On Sunday, Novak Djokovic appeared in court for the second round to defend the Australian government’s effort to deport him.

The world’s number one men’s tennis player, Novak Djokovic, who has not been vaccinated against COVID-19, is appealing Immigration Minister Alex Hawke’s use of delegated power to reject his visa, stating that his participation will foster anti-vaccination attitudes.

Djokovic’s lawyers warned the Federal Court that the Australian government’s claims was unsubstantiated by evidence.

Djokovic’s agent, Nick Wood, emphasized how the player participated in the Australian Open and other big tournaments across the world last year without sparking anti-vaccination protests or disturbances.

Accroding to Wood

If there was any foundation for thinking that Mr Djokovic’s presence and participation at a tennis tournament might somehow lead to this anti-vax sentiment, one would expect that it would be supported by some kind of evidence about anti-vax protests or rallies or the like at tennis events.

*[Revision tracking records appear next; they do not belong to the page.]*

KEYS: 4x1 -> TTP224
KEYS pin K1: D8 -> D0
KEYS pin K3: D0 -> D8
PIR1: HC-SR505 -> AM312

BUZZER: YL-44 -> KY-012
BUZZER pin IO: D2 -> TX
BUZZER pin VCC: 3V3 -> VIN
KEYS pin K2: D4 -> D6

Regardless of the fact that the immigration minister had uncovered nothing of the sort, Wood maintained that Novak Djokovic’s compelled deportation may strengthen the anti-vaccination movement and demonstrations.

The three Federal Court judges expect to resolve the case in one day, enabling the nine-time Australian Open champion to commence his title defence at the year’s first Grand Slam tennis tournament on Monday.

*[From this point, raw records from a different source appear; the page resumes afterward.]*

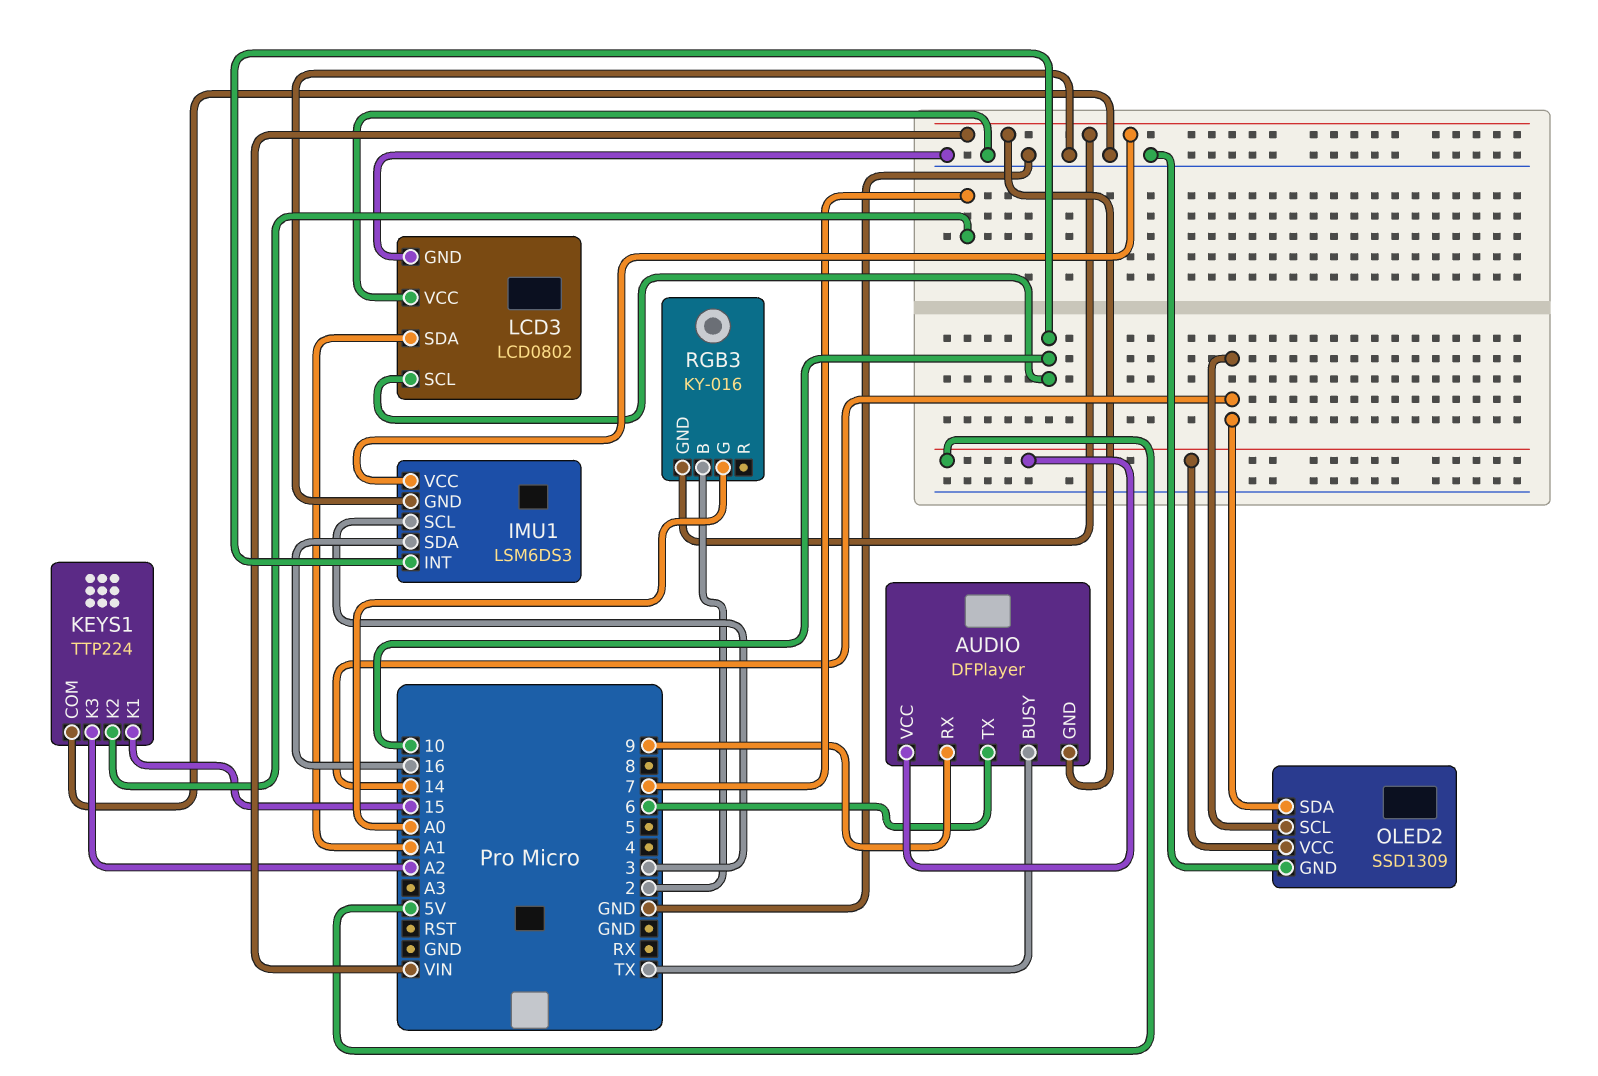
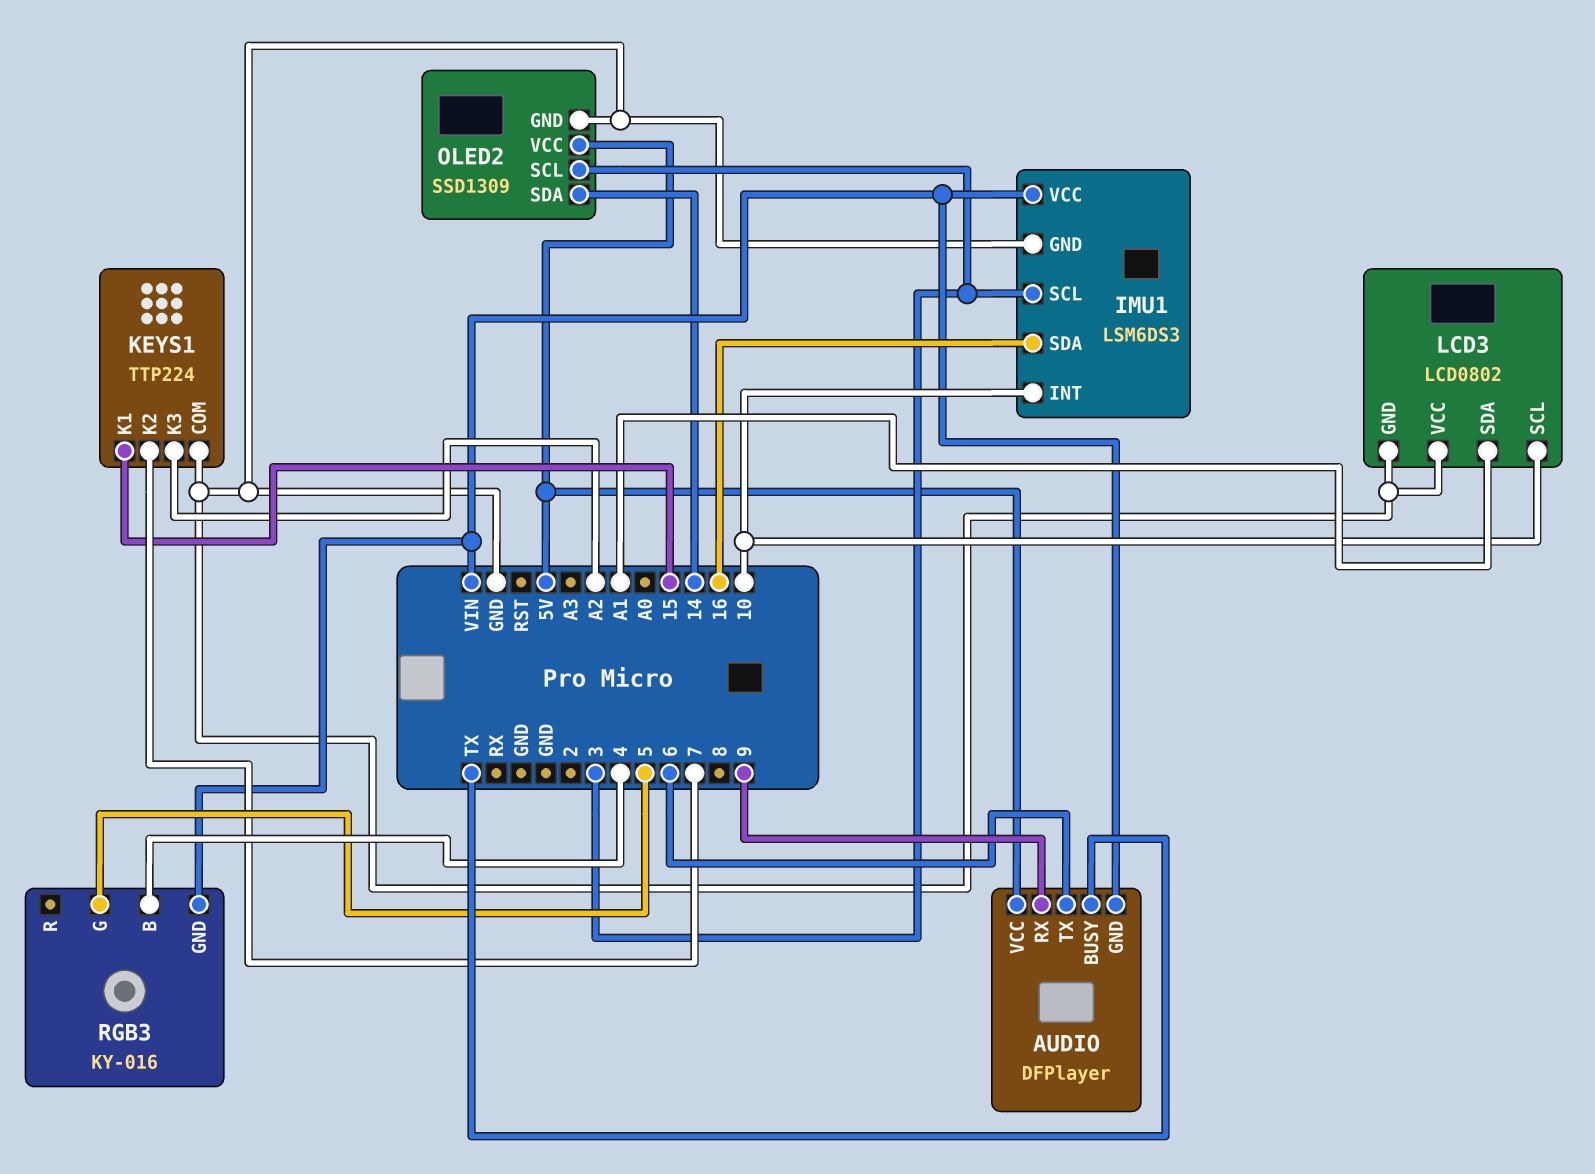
OLED2 pin SCL: 14 -> 3
RGB3 pin B: 2 -> 4
RGB3 pin G: A0 -> 5

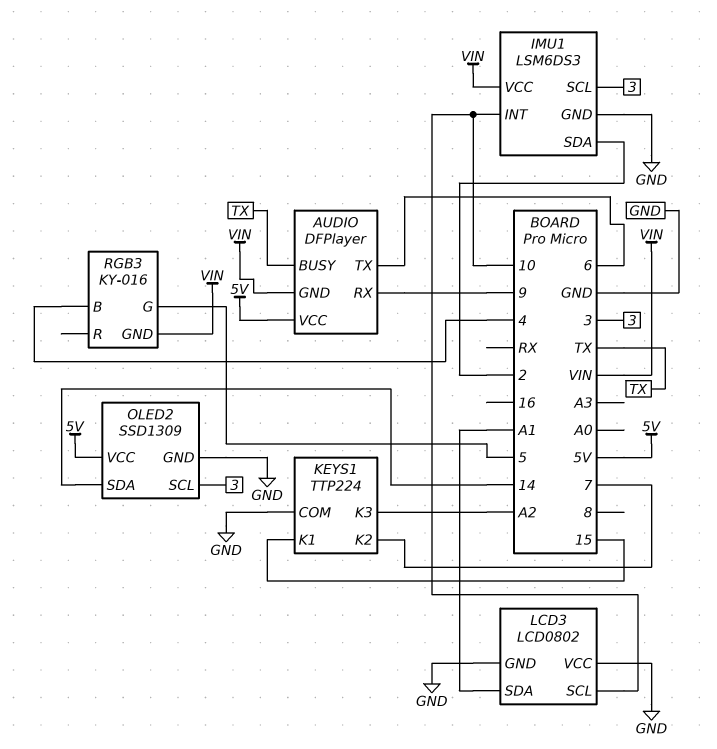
IMU1 pin SDA: 16 -> 2

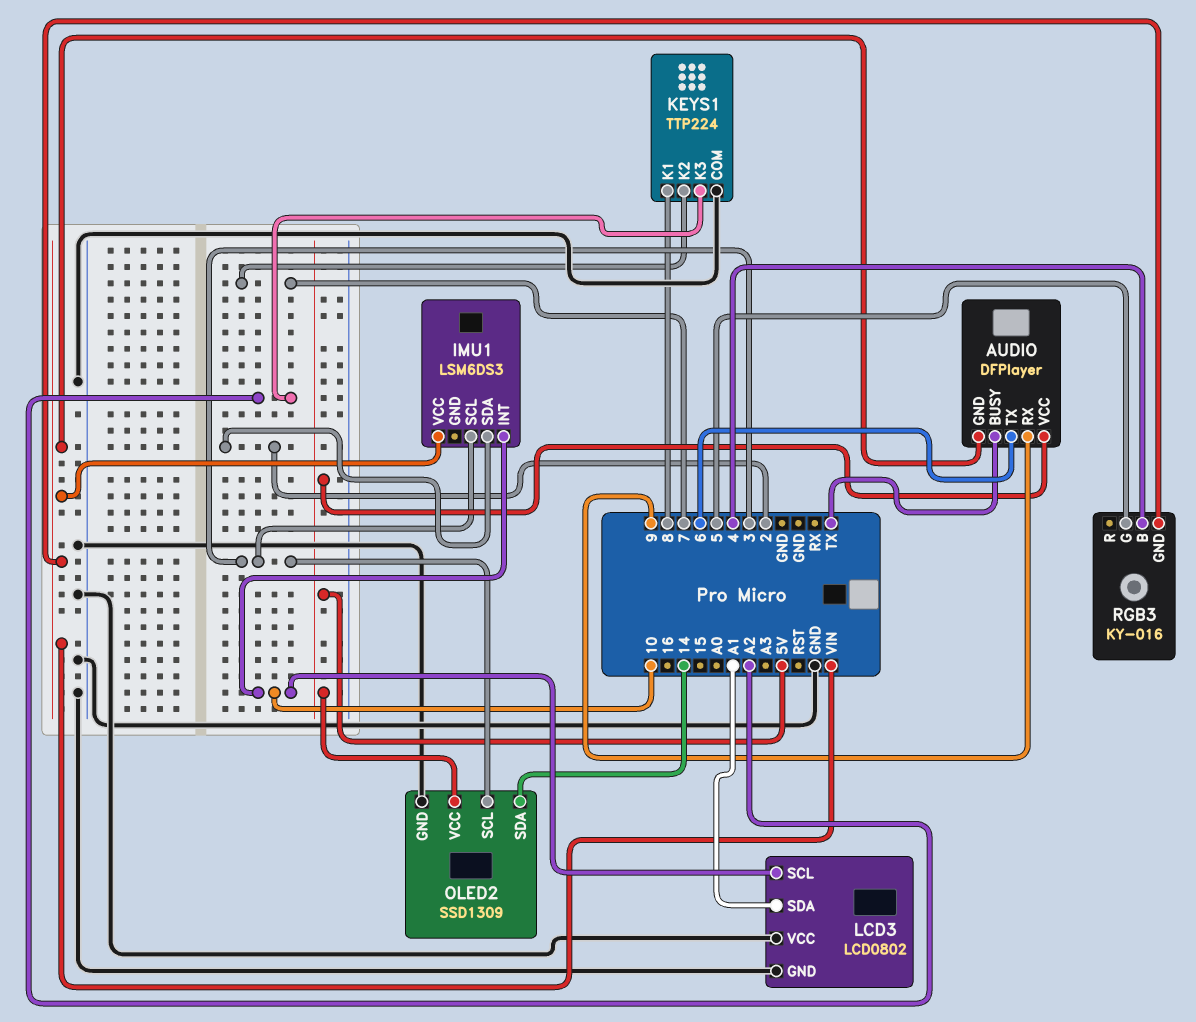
IMU1 pin GND: GND -> none
KEYS1 pin K1: 15 -> 8

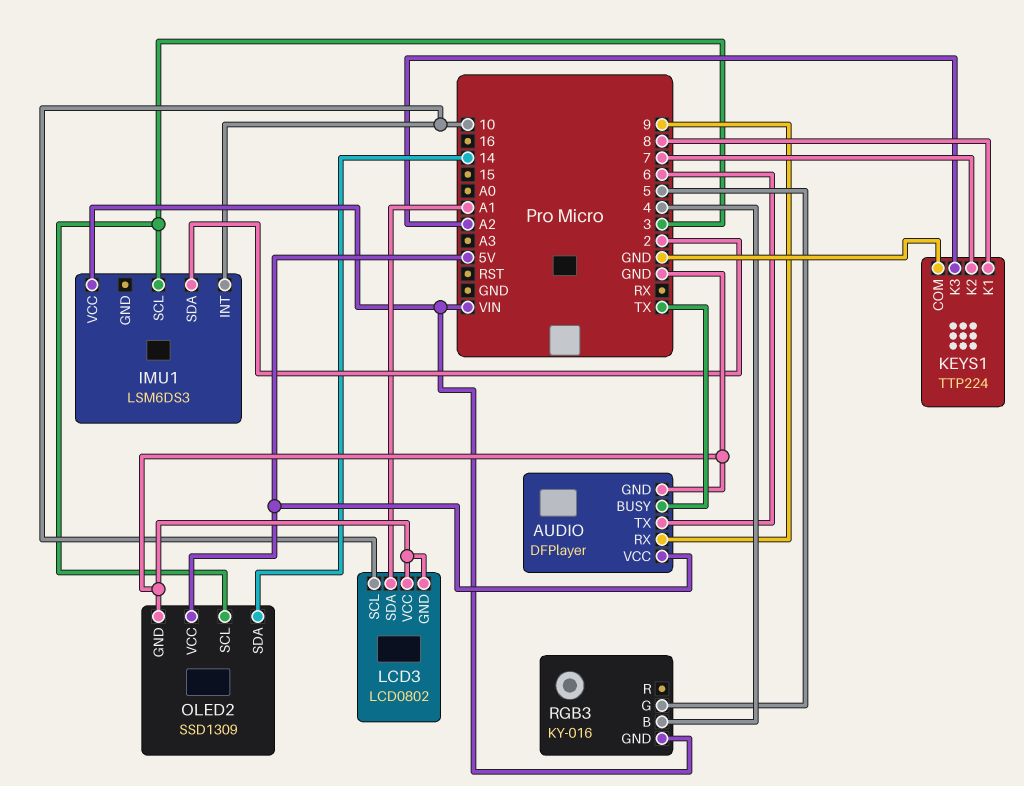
AUDIO pin GND: VIN -> GND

Novak Djokovic has endured a bumpy 10 days since arriving in Australia on January 5 after refusing to be vaccinated against COVID-19.

The tennis player tried to enter the country with a medical exemption from the country’s vaccination standards, but was denied entry.

His exemption sparked viral outrage in Australia, which has been forced to some of the world’s worst COVID-19 lockdowns and where more than 90% of adults have been vaccinated.